É grande incógnita do próximo ano: como será governado Portugal? A solução encontrada será capaz de durar quatro anos? As sondagens sugerem que o receio de Marcelo Rebelo de Sousa de entrarmos numa fase de miniciclos políticos pode confirmar-se daqui para a frente. Num especial de antevisão de 2022, o OLHO VIVO analisa os cenários de governação e os desafios que cada um deles coloca aos protagonistas políticos.
“O principal desafio político para 2022 é não irmos a votos duas vezes no ano, e não estarmos em eleições novamente a partir de Setembro.
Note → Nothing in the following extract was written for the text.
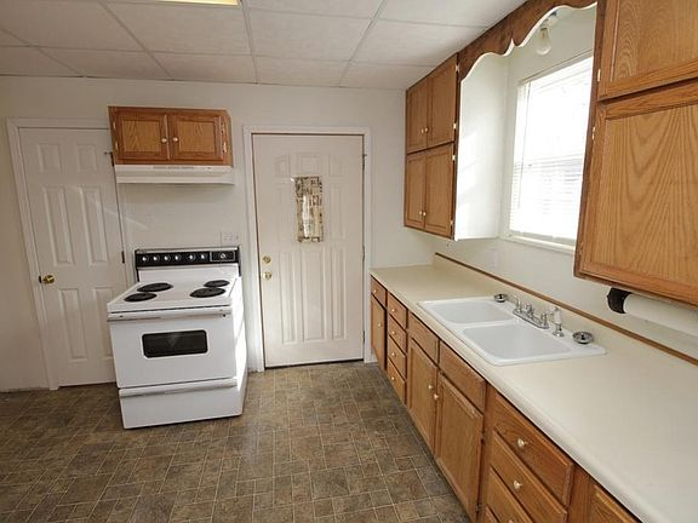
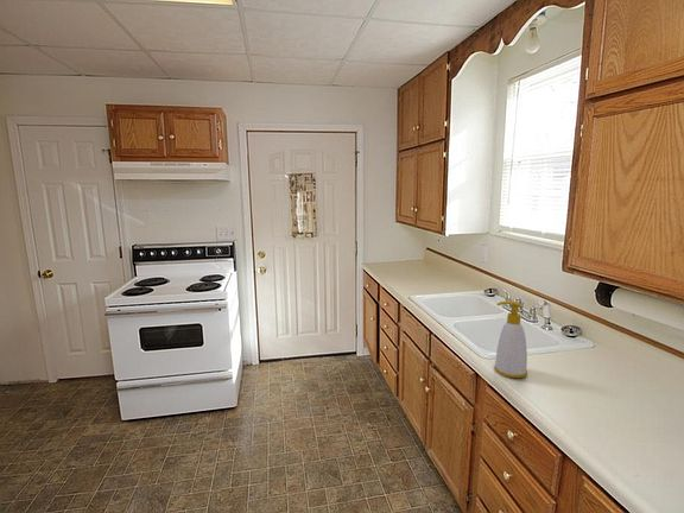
+ soap bottle [493,300,528,379]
Pela primeira vez, podemos mesmo não ter um desfecho claro após uma dissolução do Parlamento, já que todas as outras sete dissoluções as eleições trouxeram uma clarificação”, antecipa Mafalda Anjos, diretora da VISÃO.
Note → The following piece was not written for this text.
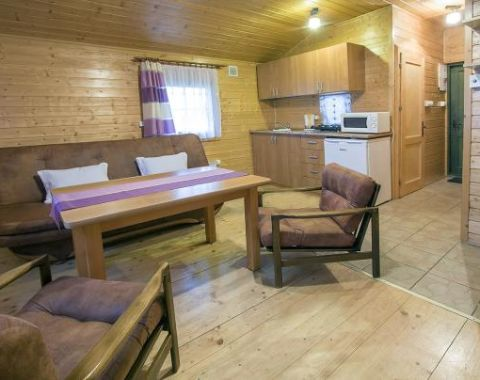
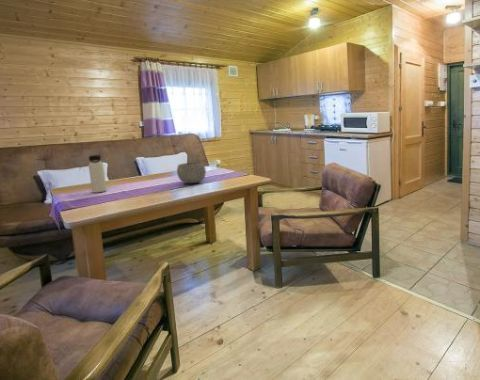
+ bowl [176,161,207,184]
+ water bottle [87,154,108,193]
Essa incógnita pode não ter resposta fácil na noite de 30 de janeiro, uma vez que as sondagens sugerem que há uma probabilidade baixa de maioria absoluta do PS e ainda mais no caso do PSD. Quem vencer terá de fazer acordos e, com as pontes à esquerda fragilizadas e distâncias ideológicas entre os partidos do “centrão”, isso pode não ser fácil de alcançar.
É isso que explica a dramatização que António Costa e Rui Rio têm feito, centrando a campanha num apelo ao voto útil. “Aquilo que António Costa tenta fazer é afastar-se da Geringonça de uma forma que ainda não tínhamos visto”, aponta o jornalista Nuno Aguiar. “Ele procura dizer que a única forma de termos um governo à esquerda é com uma maioria absoluta do PS ou perto disso. Pessoas que queiram um governo de esquerda em Portugal têm de votar PS ou então será o PSD a governar.”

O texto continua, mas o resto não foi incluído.